[Stored data entries]
-------

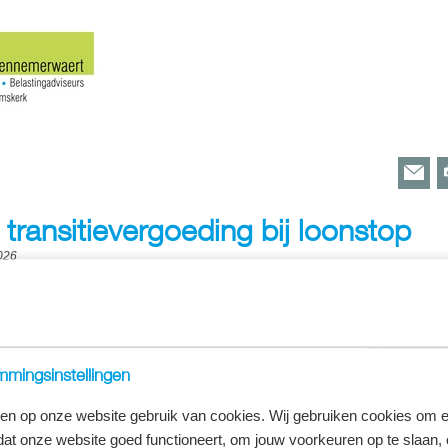
transitievergoeding bij loonstop
026
angdurig ziek, werkt onvoldoende mee aan de re-integratie en het loon wordt st
is stopgezet, wel of niet worden meegenomen bij de berekening van de transiti
adat hij in dienst is getreden een fietsongeluk en viel
mingsinstellingen
rkte onvoldoende mee aan zijn re-integratie met als gevolg dat
ing stopzet. Uiteindelijk ging de werknemer na afloop van zijn
en op onze website gebruik van cookies. Wij gebruiken cookies om e
t.
dat onze website goed functioneert, om jouw voorkeuren op te slaan,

-------

Task prompt
A complete answer reproduces every line of the records in which the word "zijn" occurs.

Final answer
rkte onvoldoende mee aan zijn re-integratie met als gevolg dat
ing stopzet. Uiteindelijk ging de werknemer na afloop van zijn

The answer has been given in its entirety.